### How to complete this task:
Pick out each line in these entries that contains the string "CHWIDTH".

┏━━

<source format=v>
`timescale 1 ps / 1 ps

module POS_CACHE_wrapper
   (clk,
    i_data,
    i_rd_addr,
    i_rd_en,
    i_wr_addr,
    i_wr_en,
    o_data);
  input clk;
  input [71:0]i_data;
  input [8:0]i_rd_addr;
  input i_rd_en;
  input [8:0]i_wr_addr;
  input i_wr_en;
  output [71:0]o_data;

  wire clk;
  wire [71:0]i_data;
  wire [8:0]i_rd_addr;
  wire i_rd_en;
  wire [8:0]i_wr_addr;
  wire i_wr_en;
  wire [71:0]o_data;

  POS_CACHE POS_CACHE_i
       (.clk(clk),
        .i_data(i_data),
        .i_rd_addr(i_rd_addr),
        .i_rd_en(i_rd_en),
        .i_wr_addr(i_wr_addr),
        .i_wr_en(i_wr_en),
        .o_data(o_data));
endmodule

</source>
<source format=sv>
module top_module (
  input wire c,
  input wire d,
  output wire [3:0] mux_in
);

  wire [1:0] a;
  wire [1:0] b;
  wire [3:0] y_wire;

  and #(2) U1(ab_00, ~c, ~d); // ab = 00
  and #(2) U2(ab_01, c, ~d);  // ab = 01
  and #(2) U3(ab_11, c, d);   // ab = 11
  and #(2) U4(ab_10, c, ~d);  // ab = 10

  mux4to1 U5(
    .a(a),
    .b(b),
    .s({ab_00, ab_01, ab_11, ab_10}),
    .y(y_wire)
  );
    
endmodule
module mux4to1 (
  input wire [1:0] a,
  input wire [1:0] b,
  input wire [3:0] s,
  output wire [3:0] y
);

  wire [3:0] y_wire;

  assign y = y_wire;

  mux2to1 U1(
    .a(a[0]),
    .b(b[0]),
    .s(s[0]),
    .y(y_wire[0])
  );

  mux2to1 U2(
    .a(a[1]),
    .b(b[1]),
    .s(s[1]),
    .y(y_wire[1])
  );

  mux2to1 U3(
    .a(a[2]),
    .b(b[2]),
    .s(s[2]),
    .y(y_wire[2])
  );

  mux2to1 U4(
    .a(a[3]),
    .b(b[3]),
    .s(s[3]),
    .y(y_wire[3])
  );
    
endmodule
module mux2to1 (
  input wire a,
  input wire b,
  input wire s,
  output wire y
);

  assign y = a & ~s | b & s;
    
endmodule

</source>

┗━━
┏━━

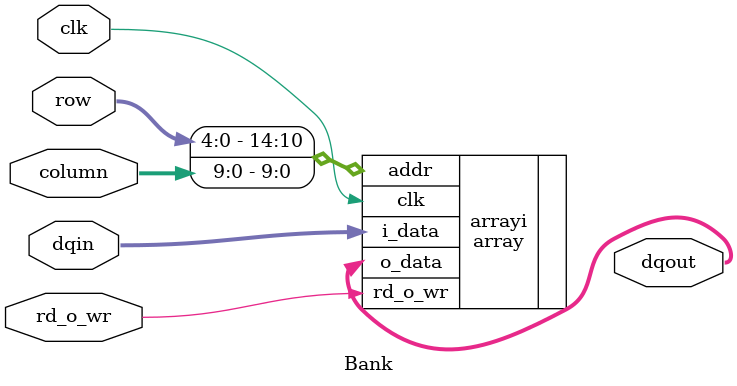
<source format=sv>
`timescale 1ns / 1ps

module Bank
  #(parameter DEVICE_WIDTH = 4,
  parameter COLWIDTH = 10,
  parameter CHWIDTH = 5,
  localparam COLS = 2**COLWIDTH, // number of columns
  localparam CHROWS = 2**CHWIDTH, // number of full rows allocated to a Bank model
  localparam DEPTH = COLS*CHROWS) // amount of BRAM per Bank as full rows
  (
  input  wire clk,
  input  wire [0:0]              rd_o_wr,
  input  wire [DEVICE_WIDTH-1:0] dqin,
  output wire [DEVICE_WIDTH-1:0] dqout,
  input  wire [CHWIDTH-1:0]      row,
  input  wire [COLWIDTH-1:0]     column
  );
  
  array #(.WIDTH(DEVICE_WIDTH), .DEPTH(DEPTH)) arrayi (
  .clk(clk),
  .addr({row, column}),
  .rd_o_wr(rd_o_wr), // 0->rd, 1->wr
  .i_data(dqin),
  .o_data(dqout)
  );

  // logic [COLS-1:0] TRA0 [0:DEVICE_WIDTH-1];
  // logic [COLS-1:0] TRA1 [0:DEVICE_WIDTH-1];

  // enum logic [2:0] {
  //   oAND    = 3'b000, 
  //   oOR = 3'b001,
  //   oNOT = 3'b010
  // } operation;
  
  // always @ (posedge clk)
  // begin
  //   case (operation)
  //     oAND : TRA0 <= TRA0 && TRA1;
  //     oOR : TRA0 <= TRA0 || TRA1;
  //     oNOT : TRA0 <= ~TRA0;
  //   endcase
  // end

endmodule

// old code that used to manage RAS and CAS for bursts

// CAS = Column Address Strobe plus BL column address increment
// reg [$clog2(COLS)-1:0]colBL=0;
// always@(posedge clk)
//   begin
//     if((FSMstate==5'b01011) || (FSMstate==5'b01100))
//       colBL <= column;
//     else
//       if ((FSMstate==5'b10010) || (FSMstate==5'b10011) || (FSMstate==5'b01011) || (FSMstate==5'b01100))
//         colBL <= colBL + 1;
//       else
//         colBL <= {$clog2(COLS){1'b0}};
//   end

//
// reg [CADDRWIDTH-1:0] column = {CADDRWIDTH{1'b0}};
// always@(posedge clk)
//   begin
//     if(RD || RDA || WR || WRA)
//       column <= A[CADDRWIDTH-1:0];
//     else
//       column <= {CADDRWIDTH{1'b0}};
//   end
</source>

┗━━

### Solution to this task:
  parameter CHWIDTH = 5,
  localparam CHROWS = 2**CHWIDTH, // number of full rows allocated to a Bank model
  input  wire [CHWIDTH-1:0]      row,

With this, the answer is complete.